Stored dataset items:
★ ★ ★ ★ ★

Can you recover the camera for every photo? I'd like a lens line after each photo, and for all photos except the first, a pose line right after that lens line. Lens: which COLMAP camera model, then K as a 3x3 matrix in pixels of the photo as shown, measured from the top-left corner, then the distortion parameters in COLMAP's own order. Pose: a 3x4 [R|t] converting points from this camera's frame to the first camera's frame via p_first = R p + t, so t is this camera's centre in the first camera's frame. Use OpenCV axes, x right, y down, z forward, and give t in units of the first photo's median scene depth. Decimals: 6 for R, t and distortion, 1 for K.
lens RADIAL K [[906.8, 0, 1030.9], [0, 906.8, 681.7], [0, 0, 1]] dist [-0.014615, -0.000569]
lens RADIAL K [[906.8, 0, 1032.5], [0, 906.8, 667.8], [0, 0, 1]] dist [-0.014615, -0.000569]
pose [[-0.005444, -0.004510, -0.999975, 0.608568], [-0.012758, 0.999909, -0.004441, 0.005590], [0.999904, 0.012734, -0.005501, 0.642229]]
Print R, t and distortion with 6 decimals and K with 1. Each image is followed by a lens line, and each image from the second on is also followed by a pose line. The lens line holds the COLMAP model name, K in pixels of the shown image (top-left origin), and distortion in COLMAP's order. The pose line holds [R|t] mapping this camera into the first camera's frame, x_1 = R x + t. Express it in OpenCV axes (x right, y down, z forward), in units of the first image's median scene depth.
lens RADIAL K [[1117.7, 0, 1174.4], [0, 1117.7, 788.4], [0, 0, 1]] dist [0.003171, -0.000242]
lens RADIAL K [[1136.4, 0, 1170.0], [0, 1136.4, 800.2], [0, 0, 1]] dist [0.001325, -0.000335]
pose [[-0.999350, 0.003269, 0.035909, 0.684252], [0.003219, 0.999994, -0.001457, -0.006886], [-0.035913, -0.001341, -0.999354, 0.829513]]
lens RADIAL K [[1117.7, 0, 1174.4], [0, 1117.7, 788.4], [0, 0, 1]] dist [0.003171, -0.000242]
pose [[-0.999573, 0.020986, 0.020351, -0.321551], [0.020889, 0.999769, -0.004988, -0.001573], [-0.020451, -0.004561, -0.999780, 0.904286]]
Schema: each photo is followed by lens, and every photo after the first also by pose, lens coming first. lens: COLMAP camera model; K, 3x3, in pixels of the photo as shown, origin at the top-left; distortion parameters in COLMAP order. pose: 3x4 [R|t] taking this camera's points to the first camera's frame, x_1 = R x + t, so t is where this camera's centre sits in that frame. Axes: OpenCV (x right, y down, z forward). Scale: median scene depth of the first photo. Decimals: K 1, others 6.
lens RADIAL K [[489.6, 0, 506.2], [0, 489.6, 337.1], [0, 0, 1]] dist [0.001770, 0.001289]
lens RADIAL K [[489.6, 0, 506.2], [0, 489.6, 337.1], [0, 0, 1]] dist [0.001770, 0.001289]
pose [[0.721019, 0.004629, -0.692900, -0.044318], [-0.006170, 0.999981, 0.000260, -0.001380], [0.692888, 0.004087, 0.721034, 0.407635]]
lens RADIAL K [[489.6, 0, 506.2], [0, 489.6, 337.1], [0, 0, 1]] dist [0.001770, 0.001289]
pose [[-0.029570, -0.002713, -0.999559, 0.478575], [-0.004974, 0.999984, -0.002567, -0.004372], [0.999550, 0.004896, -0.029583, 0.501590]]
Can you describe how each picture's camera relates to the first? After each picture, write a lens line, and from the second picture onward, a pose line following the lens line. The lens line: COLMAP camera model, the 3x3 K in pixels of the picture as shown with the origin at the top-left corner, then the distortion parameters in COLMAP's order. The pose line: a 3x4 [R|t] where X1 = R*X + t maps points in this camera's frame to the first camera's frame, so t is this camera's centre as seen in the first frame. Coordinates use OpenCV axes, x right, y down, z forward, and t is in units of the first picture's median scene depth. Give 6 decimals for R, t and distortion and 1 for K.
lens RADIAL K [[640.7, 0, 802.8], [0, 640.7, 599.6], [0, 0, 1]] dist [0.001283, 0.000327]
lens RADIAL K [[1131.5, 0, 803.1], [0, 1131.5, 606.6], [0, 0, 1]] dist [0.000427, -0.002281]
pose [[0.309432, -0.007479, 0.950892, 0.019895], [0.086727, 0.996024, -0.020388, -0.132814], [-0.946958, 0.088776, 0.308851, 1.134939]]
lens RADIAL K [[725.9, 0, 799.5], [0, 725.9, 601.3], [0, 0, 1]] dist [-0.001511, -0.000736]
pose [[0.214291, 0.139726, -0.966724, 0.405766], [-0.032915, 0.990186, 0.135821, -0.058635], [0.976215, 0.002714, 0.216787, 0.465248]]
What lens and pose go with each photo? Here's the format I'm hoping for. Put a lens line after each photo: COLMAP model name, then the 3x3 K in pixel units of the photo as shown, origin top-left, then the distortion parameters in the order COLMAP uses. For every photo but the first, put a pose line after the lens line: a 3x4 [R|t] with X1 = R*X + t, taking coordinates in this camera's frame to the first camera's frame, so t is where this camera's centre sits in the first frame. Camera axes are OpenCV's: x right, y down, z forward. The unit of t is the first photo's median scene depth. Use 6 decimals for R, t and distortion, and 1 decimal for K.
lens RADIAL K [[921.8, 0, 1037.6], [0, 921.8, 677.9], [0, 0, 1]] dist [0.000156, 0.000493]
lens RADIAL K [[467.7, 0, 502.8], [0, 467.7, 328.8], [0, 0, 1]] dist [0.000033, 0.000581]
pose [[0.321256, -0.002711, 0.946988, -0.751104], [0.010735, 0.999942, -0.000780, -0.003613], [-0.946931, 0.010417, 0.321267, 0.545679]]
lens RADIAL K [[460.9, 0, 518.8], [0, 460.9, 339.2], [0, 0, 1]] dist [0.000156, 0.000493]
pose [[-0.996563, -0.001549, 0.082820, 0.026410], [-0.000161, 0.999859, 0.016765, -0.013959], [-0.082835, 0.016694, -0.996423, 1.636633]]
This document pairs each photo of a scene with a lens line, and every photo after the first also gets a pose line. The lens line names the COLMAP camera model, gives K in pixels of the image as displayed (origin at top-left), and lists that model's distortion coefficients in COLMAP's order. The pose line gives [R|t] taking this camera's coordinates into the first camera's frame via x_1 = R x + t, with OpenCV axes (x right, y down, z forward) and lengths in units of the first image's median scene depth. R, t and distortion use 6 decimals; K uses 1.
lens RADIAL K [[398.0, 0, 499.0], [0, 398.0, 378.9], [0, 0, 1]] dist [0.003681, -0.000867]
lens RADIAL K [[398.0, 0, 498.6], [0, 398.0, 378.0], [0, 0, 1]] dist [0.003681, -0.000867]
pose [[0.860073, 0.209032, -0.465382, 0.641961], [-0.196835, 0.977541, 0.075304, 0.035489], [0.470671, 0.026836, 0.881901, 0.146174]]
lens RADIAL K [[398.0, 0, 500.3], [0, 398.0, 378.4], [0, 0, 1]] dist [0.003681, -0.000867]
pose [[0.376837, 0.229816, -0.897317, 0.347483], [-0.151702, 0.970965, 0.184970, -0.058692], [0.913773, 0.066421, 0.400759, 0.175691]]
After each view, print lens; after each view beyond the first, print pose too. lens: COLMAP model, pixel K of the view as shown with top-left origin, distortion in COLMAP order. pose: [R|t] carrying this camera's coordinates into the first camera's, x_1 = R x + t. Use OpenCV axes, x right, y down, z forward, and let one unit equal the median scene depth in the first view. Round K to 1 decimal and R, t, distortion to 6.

★ ★ ★ ★ ★

Would you be able to transcribe every line of the data exactly?

## Worked solution
Can you recover the camera for every photo? I'd like a lens line after each photo, and for all photos except the first, a pose line right after that lens line. Lens: which COLMAP camera model, then K as a 3x3 matrix in pixels of the photo as shown, measured from the top-left corner, then the distortion parameters in COLMAP's own order. Pose: a 3x4 [R|t] converting points from this camera's frame to the first camera's frame via p_first = R p + t, so t is this camera's centre in the first camera's frame. Use OpenCV axes, x right, y down, z forward, and give t in units of the first photo's median scene depth. Decimals: 6 for R, t and distortion, 1 for K.
lens RADIAL K [[906.8, 0, 1030.9], [0, 906.8, 681.7], [0, 0, 1]] dist [-0.014615, -0.000569]
lens RADIAL K [[906.8, 0, 1032.5], [0, 906.8, 667.8], [0, 0, 1]] dist [-0.014615, -0.000569]
pose [[-0.005444, -0.004510, -0.999975, 0.608568], [-0.012758, 0.999909, -0.004441, 0.005590], [0.999904, 0.012734, -0.005501, 0.642229]]
Print R, t and distortion with 6 decimals and K with 1. Each image is followed by a lens line, and each image from the second on is also followed by a pose line. The lens line holds the COLMAP model name, K in pixels of the shown image (top-left origin), and distortion in COLMAP's order. The pose line holds [R|t] mapping this camera into the first camera's frame, x_1 = R x + t. Express it in OpenCV axes (x right, y down, z forward), in units of the first image's median scene depth.
lens RADIAL K [[1117.7, 0, 1174.4], [0, 1117.7, 788.4], [0, 0, 1]] dist [0.003171, -0.000242]
lens RADIAL K [[1136.4, 0, 1170.0], [0, 1136.4, 800.2], [0, 0, 1]] dist [0.001325, -0.000335]
pose [[-0.999350, 0.003269, 0.035909, 0.684252], [0.003219, 0.999994, -0.001457, -0.006886], [-0.035913, -0.001341, -0.999354, 0.829513]]
lens RADIAL K [[1117.7, 0, 1174.4], [0, 1117.7, 788.4], [0, 0, 1]] dist [0.003171, -0.000242]
pose [[-0.999573, 0.020986, 0.020351, -0.321551], [0.020889, 0.999769, -0.004988, -0.001573], [-0.020451, -0.004561, -0.999780, 0.904286]]
Schema: each photo is followed by lens, and every photo after the first also by pose, lens coming first. lens: COLMAP camera model; K, 3x3, in pixels of the photo as shown, origin at the top-left; distortion parameters in COLMAP order. pose: 3x4 [R|t] taking this camera's points to the first camera's frame, x_1 = R x + t, so t is where this camera's centre sits in that frame. Axes: OpenCV (x right, y down, z forward). Scale: median scene depth of the first photo. Decimals: K 1, others 6.
lens RADIAL K [[489.6, 0, 506.2], [0, 489.6, 337.1], [0, 0, 1]] dist [0.001770, 0.001289]
lens RADIAL K [[489.6, 0, 506.2], [0, 489.6, 337.1], [0, 0, 1]] dist [0.001770, 0.001289]
pose [[0.721019, 0.004629, -0.692900, -0.044318], [-0.006170, 0.999981, 0.000260, -0.001380], [0.692888, 0.004087, 0.721034, 0.407635]]
lens RADIAL K [[489.6, 0, 506.2], [0, 489.6, 337.1], [0, 0, 1]] dist [0.001770, 0.001289]
pose [[-0.029570, -0.002713, -0.999559, 0.478575], [-0.004974, 0.999984, -0.002567, -0.004372], [0.999550, 0.004896, -0.029583, 0.501590]]
Can you describe how each picture's camera relates to the first? After each picture, write a lens line, and from the second picture onward, a pose line following the lens line. The lens line: COLMAP camera model, the 3x3 K in pixels of the picture as shown with the origin at the top-left corner, then the distortion parameters in COLMAP's order. The pose line: a 3x4 [R|t] where X1 = R*X + t maps points in this camera's frame to the first camera's frame, so t is this camera's centre as seen in the first frame. Coordinates use OpenCV axes, x right, y down, z forward, and t is in units of the first picture's median scene depth. Give 6 decimals for R, t and distortion and 1 for K.
lens RADIAL K [[640.7, 0, 802.8], [0, 640.7, 599.6], [0, 0, 1]] dist [0.001283, 0.000327]
lens RADIAL K [[1131.5, 0, 803.1], [0, 1131.5, 606.6], [0, 0, 1]] dist [0.000427, -0.002281]
pose [[0.309432, -0.007479, 0.950892, 0.019895], [0.086727, 0.996024, -0.020388, -0.132814], [-0.946958, 0.088776, 0.308851, 1.134939]]
lens RADIAL K [[725.9, 0, 799.5], [0, 725.9, 601.3], [0, 0, 1]] dist [-0.001511, -0.000736]
pose [[0.214291, 0.139726, -0.966724, 0.405766], [-0.032915, 0.990186, 0.135821, -0.058635], [0.976215, 0.002714, 0.216787, 0.465248]]
What lens and pose go with each photo? Here's the format I'm hoping for. Put a lens line after each photo: COLMAP model name, then the 3x3 K in pixel units of the photo as shown, origin top-left, then the distortion parameters in the order COLMAP uses. For every photo but the first, put a pose line after the lens line: a 3x4 [R|t] with X1 = R*X + t, taking coordinates in this camera's frame to the first camera's frame, so t is where this camera's centre sits in the first frame. Camera axes are OpenCV's: x right, y down, z forward. The unit of t is the first photo's median scene depth. Use 6 decimals for R, t and distortion, and 1 decimal for K.
lens RADIAL K [[921.8, 0, 1037.6], [0, 921.8, 677.9], [0, 0, 1]] dist [0.000156, 0.000493]
lens RADIAL K [[467.7, 0, 502.8], [0, 467.7, 328.8], [0, 0, 1]] dist [0.000033, 0.000581]
pose [[0.321256, -0.002711, 0.946988, -0.751104], [0.010735, 0.999942, -0.000780, -0.003613], [-0.946931, 0.010417, 0.321267, 0.545679]]
lens RADIAL K [[460.9, 0, 518.8], [0, 460.9, 339.2], [0, 0, 1]] dist [0.000156, 0.000493]
pose [[-0.996563, -0.001549, 0.082820, 0.026410], [-0.000161, 0.999859, 0.016765, -0.013959], [-0.082835, 0.016694, -0.996423, 1.636633]]
This document pairs each photo of a scene with a lens line, and every photo after the first also gets a pose line. The lens line names the COLMAP camera model, gives K in pixels of the image as displayed (origin at top-left), and lists that model's distortion coefficients in COLMAP's order. The pose line gives [R|t] taking this camera's coordinates into the first camera's frame via x_1 = R x + t, with OpenCV axes (x right, y down, z forward) and lengths in units of the first image's median scene depth. R, t and distortion use 6 decimals; K uses 1.
lens RADIAL K [[398.0, 0, 499.0], [0, 398.0, 378.9], [0, 0, 1]] dist [0.003681, -0.000867]
lens RADIAL K [[398.0, 0, 498.6], [0, 398.0, 378.0], [0, 0, 1]] dist [0.003681, -0.000867]
pose [[0.860073, 0.209032, -0.465382, 0.641961], [-0.196835, 0.977541, 0.075304, 0.035489], [0.470671, 0.026836, 0.881901, 0.146174]]
lens RADIAL K [[398.0, 0, 500.3], [0, 398.0, 378.4], [0, 0, 1]] dist [0.003681, -0.000867]
pose [[0.376837, 0.229816, -0.897317, 0.347483], [-0.151702, 0.970965, 0.184970, -0.058692], [0.913773, 0.066421, 0.400759, 0.175691]]
After each view, print lens; after each view beyond the first, print pose too. lens: COLMAP model, pixel K of the view as shown with top-left origin, distortion in COLMAP order. pose: [R|t] carrying this camera's coordinates into the first camera's, x_1 = R x + t. Use OpenCV axes, x right, y down, z forward, and let one unit equal the median scene depth in the first view. Round K to 1 decimal and R, t, distortion to 6.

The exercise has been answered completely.